To clarify – if these texts are used in ADDITION to phone, email, and actual dates, they’re fine. I text my wife to ask her to pick up something from the grocery store when she’s out. She texts me from the kitchen to tell me she loves me. But texting MUST be the icing; it can’t be the cake.

Yet that’s what’s been established. Men collect phone numbers online. They text five women at the same time. They never pick up the phone to make a true connection, because they want to keep their options open. And women complain that men aren’t stepping up to the plate.

They’re right in one regard – texting is a shitty form of communication. But it’s not HIS fault if the texting persists; ultimately it’s yours. If you accept that he only texts you, never calls you, never asks you out for a proper date, you’re tacitly CONDONING this behavior.

What incentive does he have to step up to the plate if he can get away with a minute of phone foreplay? Why SHOULD he call? Why SHOULD he plan dates? Really, if he can text you, on Friday night at 10: “Come over, I miss you,”. And you DO IT?! There’s no reason for him to spend more time, more money, more energy, or more emotion on you. He’s having his cake and eating it, too.

You want a guy to treat you like a serious relationship candidate instead of part of a harem? Insist on being treated that way.

“Thanks, cutie! I turn off my cell phone at night, but you can call me on my landline after 9. Talk to you then!”

“Aw, Jeff, you’re adorable. But if you want to see me, you’re gonna have to try a little harder. You have your phone in your hand. I have my phone in my hand. Press the little green dial button and see what happens!”

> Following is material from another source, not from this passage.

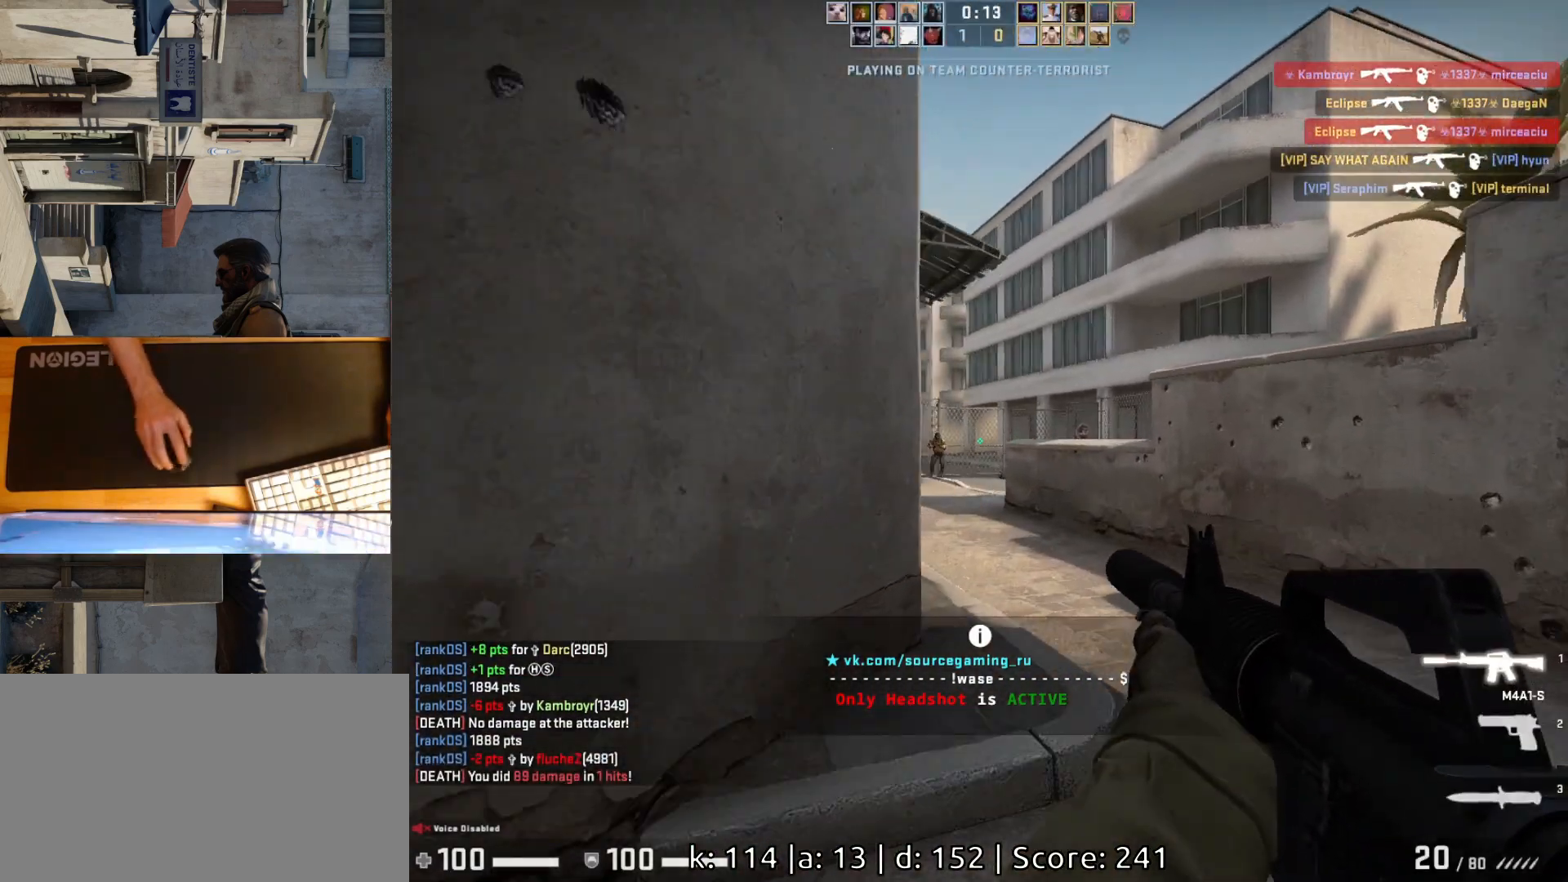
{"keys": [], "mouse": ["left"], "events": [[50, "d", "up"], [133, "w", "up"], [433, "mouse_left", "down"]]}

You want a guy to treat you like a serious relationship candidate instead of part of a harem? Insist on being treated that way.

“Glad to hear you’re having a great day, Brad. You know what would make it even better? If you were to hear the dulcet tones of my voice. 🙂 Hit me up tonight after I get back from the gym, okay?”

If the guy doesn’t respond, ignores your requests for phone time, and treats the phone as if it’s only a means to text, you know what you do?

You cut him loose. No emotion. Matter of fact.

You seem like a good guy, Alan, but I’m not looking for a texting buddy, I’m looking for a boyfriend. And since all you’ve done is text me twice a week for the past six weeks without any increased effort, I’m going to take that as a sign that you’re not that interested in a relationship. No hard feelings. I wish you the best of luck in your search. Take care.”

Don’t be afraid that you’re losing your potential boyfriend. You’re not. You’re freeing yourself of the burden of waiting for an indifferent man to show you he cares. If he cared about you, he’d WANT to call you, WANT to see you, WANT to commit to you.

The texter has already shown his stripes. All you’re doing is calling him on it.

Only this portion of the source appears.